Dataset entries
++++++

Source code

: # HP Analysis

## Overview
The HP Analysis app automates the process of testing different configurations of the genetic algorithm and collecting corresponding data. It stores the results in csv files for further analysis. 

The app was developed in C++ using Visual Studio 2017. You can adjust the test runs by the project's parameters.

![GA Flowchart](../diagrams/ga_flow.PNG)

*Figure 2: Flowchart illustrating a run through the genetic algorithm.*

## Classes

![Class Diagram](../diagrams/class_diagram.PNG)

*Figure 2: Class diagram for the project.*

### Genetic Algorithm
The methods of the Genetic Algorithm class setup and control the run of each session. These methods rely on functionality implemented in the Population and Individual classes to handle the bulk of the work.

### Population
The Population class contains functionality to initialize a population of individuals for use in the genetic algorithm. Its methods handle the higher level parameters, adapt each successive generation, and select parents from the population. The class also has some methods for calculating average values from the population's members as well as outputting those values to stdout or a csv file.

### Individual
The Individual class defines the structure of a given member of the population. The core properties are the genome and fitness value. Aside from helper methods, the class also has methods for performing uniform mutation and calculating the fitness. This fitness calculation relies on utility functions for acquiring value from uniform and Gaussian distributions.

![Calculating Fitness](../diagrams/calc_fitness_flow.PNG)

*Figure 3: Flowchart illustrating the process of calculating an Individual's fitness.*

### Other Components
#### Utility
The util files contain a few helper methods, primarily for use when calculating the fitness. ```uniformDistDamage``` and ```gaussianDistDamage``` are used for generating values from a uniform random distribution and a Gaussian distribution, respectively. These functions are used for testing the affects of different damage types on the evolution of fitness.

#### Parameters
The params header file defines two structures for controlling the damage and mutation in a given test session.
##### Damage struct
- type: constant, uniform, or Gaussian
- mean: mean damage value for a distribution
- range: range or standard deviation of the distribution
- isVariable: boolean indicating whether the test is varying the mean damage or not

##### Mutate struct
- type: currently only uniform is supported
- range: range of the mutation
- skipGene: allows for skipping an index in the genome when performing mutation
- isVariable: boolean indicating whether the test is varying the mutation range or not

++++++

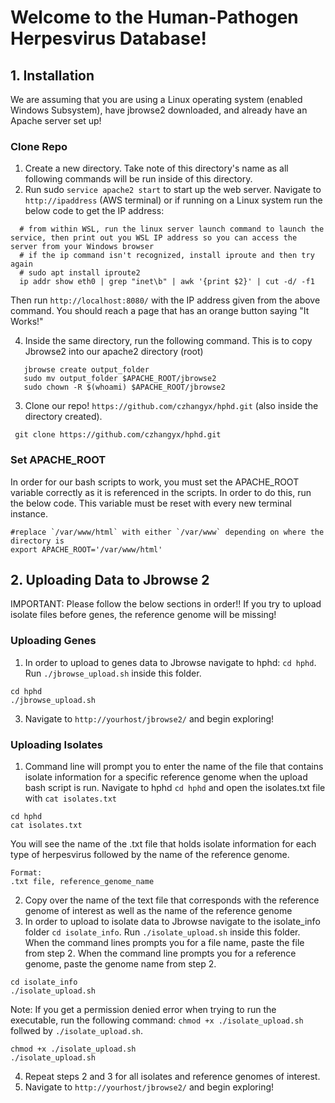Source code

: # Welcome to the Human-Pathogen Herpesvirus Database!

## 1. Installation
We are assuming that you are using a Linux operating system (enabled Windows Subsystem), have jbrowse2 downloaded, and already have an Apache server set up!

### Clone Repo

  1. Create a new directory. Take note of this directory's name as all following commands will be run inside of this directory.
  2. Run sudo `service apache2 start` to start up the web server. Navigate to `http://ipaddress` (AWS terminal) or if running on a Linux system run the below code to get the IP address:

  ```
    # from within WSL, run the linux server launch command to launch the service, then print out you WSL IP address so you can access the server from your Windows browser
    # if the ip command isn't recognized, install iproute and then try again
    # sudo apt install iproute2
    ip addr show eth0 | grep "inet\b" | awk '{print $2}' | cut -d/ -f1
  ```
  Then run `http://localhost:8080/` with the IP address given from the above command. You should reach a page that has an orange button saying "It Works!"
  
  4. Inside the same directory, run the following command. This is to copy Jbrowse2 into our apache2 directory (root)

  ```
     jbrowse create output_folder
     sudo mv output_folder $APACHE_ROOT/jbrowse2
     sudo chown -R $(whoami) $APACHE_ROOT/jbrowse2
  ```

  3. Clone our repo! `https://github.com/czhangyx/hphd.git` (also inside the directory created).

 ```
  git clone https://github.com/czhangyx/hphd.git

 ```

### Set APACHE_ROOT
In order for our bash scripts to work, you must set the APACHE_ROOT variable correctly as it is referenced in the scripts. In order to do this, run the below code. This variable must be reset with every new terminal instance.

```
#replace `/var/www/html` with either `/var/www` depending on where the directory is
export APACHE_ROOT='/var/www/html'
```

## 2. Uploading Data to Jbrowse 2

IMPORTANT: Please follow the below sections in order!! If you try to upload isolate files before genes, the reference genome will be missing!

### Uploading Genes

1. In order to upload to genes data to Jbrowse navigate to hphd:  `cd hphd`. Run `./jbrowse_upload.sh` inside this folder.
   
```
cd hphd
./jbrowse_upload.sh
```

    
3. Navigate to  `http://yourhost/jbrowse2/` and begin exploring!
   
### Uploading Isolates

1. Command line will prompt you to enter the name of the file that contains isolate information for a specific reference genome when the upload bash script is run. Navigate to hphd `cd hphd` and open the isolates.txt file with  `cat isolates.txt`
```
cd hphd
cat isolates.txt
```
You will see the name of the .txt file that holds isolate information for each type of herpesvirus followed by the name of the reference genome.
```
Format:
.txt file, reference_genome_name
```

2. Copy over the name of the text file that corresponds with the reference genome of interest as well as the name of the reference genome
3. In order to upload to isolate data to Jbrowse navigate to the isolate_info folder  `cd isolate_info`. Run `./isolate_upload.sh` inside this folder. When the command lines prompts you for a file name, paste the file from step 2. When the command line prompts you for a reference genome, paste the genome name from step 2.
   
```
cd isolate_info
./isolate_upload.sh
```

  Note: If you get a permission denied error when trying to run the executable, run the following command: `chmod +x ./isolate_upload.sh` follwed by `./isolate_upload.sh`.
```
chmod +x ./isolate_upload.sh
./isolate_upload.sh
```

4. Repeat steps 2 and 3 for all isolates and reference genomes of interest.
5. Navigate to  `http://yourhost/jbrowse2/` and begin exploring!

++++++

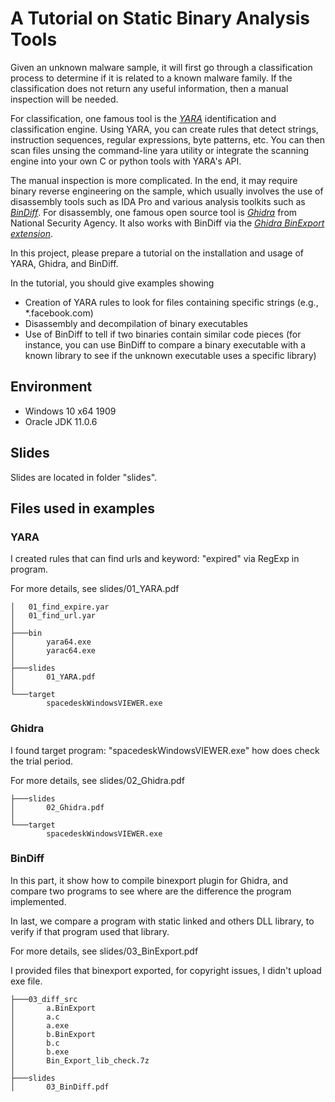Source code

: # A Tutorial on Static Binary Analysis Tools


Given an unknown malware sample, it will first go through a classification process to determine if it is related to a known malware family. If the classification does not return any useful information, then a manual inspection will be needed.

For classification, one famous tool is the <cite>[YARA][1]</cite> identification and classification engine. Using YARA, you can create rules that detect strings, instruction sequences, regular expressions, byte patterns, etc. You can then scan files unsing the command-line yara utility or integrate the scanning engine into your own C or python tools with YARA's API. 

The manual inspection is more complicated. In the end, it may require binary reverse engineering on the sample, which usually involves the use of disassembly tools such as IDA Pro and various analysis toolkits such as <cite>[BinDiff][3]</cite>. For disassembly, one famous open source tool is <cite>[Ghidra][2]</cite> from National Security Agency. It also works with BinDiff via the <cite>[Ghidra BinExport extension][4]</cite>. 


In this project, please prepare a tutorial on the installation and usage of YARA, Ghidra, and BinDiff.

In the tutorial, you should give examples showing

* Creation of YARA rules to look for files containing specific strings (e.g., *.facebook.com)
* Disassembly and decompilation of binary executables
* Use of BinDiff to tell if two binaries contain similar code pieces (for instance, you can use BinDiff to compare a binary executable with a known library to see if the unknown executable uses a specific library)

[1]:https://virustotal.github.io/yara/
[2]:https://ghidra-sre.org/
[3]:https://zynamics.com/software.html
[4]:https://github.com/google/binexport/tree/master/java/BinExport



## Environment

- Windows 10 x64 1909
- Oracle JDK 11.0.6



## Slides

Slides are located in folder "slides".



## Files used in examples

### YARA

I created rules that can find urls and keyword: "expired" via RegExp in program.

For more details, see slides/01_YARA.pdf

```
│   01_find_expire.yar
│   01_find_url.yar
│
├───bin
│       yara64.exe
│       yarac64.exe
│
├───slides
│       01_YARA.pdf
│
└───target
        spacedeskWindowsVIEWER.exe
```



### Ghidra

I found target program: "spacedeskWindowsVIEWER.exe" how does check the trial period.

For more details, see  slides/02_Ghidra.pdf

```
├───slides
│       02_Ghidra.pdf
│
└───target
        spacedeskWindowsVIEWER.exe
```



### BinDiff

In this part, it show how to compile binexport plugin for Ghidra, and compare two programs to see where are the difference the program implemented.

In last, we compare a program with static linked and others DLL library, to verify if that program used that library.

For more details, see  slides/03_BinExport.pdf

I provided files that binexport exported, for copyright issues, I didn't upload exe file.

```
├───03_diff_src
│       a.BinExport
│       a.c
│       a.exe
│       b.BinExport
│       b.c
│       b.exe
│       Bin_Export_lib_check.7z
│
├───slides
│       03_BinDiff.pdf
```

++++++

__Work item__. Where a line of the data holds "diagrams", show that line.

__Response to this exercise__.
![GA Flowchart](../diagrams/ga_flow.PNG)
![Class Diagram](../diagrams/class_diagram.PNG)
![Calculating Fitness](../diagrams/calc_fitness_flow.PNG)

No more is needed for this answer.